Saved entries
Segment Open

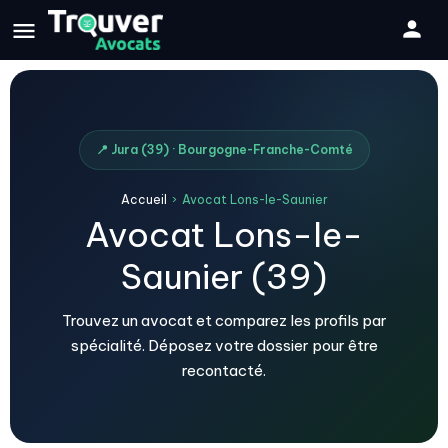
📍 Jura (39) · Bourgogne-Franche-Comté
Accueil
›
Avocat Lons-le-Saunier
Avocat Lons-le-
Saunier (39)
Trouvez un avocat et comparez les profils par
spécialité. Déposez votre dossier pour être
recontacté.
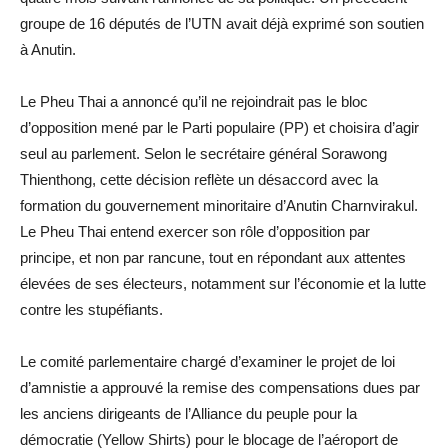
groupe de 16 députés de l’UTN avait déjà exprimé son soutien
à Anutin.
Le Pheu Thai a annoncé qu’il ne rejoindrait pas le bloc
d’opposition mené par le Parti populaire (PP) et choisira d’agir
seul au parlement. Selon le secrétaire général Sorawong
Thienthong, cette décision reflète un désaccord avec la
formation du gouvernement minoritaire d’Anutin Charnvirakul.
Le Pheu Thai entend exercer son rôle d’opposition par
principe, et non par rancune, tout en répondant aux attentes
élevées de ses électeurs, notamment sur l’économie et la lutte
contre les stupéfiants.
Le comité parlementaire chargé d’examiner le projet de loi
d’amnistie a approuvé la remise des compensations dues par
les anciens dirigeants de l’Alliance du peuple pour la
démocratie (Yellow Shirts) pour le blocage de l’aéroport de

Segment Closed
Segment Open

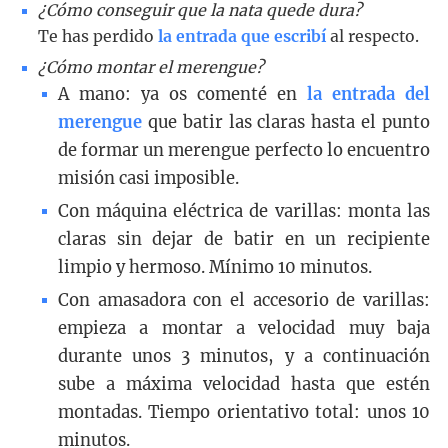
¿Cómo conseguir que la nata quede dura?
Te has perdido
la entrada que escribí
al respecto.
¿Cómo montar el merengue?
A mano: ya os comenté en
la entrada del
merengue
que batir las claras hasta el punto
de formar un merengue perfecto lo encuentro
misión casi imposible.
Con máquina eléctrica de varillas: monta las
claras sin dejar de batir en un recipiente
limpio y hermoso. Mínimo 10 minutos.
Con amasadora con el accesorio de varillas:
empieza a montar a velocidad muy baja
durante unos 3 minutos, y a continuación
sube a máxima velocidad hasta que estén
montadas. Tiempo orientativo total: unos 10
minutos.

Segment Closed

Work task | Every line above from the one with "(39) · Bourgogne-Franche-Comté" down to the one with "seul au parlement." must be written out exactly, and no picture may appear.

Answer for the task |
📍 Jura (39) · Bourgogne-Franche-Comté
Accueil
›
Avocat Lons-le-Saunier
Avocat Lons-le-
Saunier (39)
Trouvez un avocat et comparez les profils par
spécialité. Déposez votre dossier pour être
recontacté.
groupe de 16 députés de l’UTN avait déjà exprimé son soutien
à Anutin.
Le Pheu Thai a annoncé qu’il ne rejoindrait pas le bloc
d’opposition mené par le Parti populaire (PP) et choisira d’agir
seul au parlement. Selon le secrétaire général Sorawong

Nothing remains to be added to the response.